On November 3, he stole a tip jar from Starbucks on Botanic Avenue, and on this occasion he carried out the theft after being served.
Eight days later, he stole a charity box from the Spar on the Ravenhill Road.
And on November 14, he took a charity box from the Centra on the Ormeau Road.
On the same date, Dunn targeted Polita, a Polish coffee shop on the Ravenhill Road, where he stole a purse and wallet from the staff area.
On November 25, he took a tip jar containing around £80 The French Village cafe on Botanic Avenue.
In addition, he was charged with and admitted trying to steal a charity box from the Spar on the Ravenhill Road on November 11.
He appeared in court with 120 previous convictions on his criminal record.
Defence barrister Luke Curran told Judge Geoffrey Miller QC that his client was a heroin addict who began using drugs since he was 12.
Revealing that Dunn was trying to address his addiction, and has passed several drug tests while he was on remand, Mr Curran said Dunn was "deeply ashamed" by his behaviour last year.
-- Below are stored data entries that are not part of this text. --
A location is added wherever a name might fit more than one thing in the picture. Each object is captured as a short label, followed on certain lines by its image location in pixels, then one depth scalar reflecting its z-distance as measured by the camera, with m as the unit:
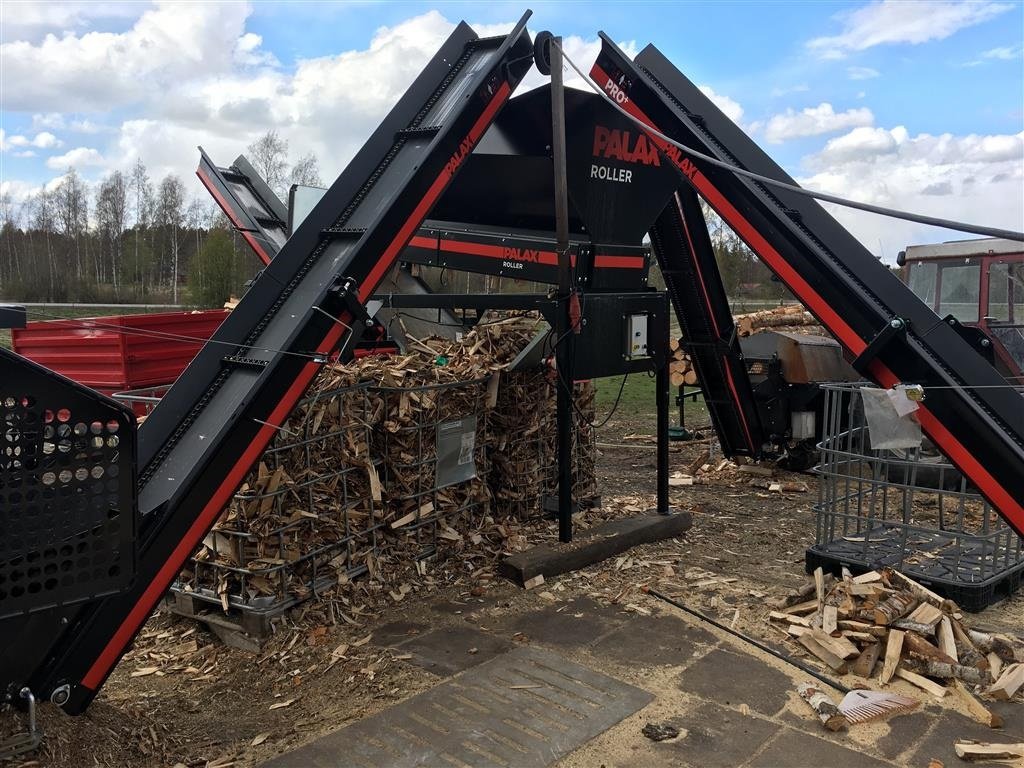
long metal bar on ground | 4.56
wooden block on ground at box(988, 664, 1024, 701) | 4.32
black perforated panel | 2.62
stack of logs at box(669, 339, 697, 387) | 11.85
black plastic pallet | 5.56
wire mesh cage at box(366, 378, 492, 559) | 5.95
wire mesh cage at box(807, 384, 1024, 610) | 5.55
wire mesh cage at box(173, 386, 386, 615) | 5.05
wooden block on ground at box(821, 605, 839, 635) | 4.96
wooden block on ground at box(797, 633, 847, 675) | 4.67
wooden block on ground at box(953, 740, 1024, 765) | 3.76
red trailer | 8.33
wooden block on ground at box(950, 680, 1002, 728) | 4.06
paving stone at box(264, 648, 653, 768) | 3.74
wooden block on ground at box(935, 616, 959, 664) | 4.62
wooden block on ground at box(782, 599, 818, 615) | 5.36
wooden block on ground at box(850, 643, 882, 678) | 4.62
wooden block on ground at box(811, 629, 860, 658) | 4.70
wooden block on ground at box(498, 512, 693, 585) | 6.18
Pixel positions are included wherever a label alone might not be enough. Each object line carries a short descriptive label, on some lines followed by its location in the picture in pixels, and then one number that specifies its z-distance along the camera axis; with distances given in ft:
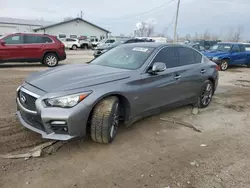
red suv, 34.42
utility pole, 89.39
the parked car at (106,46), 55.04
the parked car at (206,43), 97.74
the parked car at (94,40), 134.64
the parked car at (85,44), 105.60
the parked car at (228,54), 42.93
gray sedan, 9.58
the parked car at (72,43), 102.01
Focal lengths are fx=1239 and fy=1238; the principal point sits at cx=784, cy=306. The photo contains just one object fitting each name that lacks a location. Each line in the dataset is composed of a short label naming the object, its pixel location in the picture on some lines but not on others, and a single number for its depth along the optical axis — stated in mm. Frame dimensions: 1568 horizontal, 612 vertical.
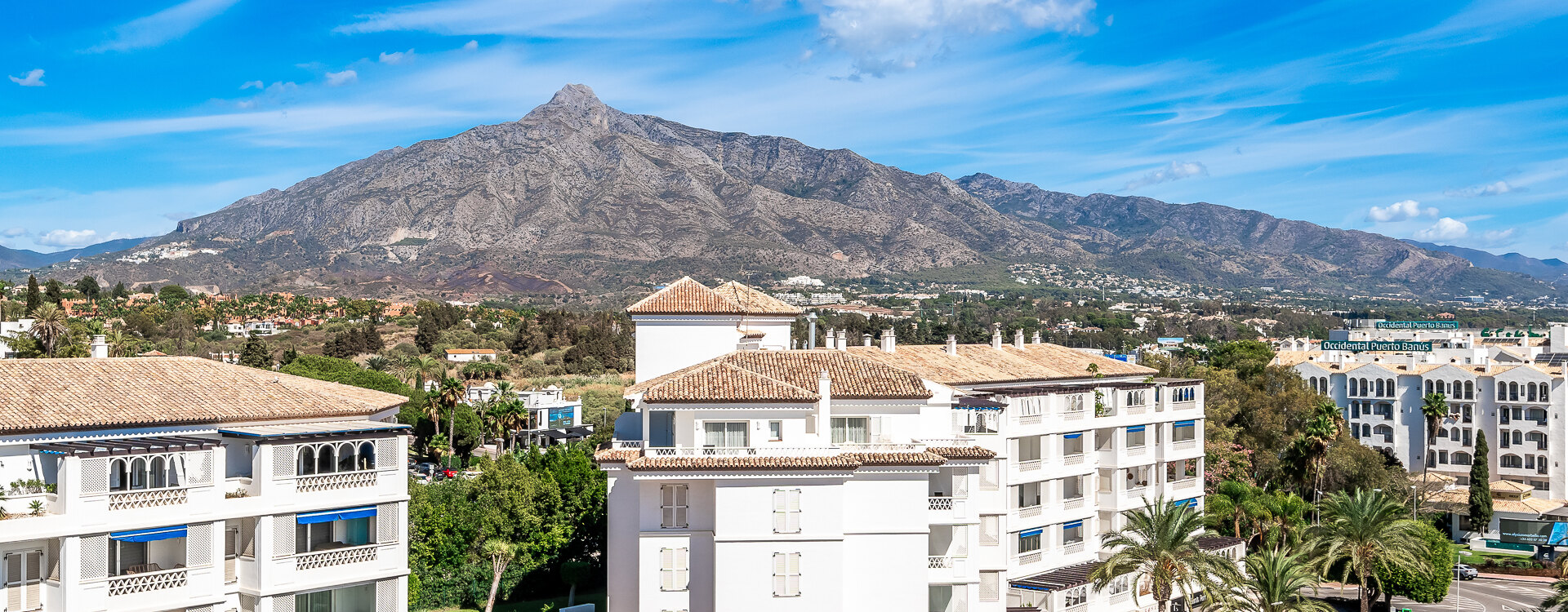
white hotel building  85562
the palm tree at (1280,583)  42125
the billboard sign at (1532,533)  76688
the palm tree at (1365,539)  48812
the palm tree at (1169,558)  41531
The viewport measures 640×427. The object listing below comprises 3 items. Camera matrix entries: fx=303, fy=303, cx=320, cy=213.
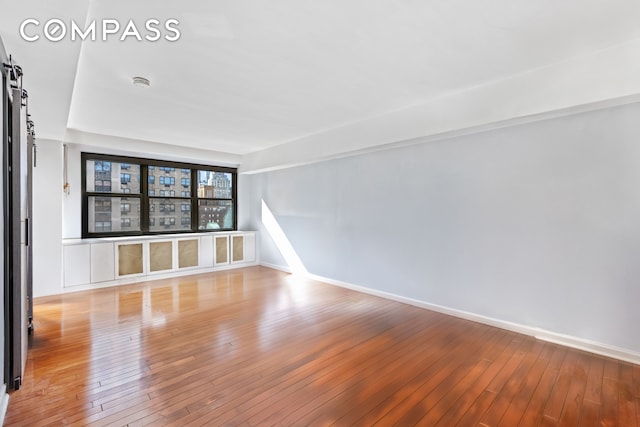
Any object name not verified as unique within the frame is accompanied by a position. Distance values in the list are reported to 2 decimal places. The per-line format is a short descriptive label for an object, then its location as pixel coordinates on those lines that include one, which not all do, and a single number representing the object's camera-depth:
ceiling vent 2.90
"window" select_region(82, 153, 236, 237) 5.55
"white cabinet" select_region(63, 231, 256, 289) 4.95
He said the theft reflected Dunn's "desperation to get money for a fix".
Mr Curran also revealed that Dunn was keen to get his life on track for the sake of his young daughter.
Judge Miller branded Dunn's offending during the crime spree as "mean spirited".
He noted that aged 32, Dunn has spent 16 years - "literally half his life" - in custody.
He also cited Dunn's drug addiction as a constant feature in his life.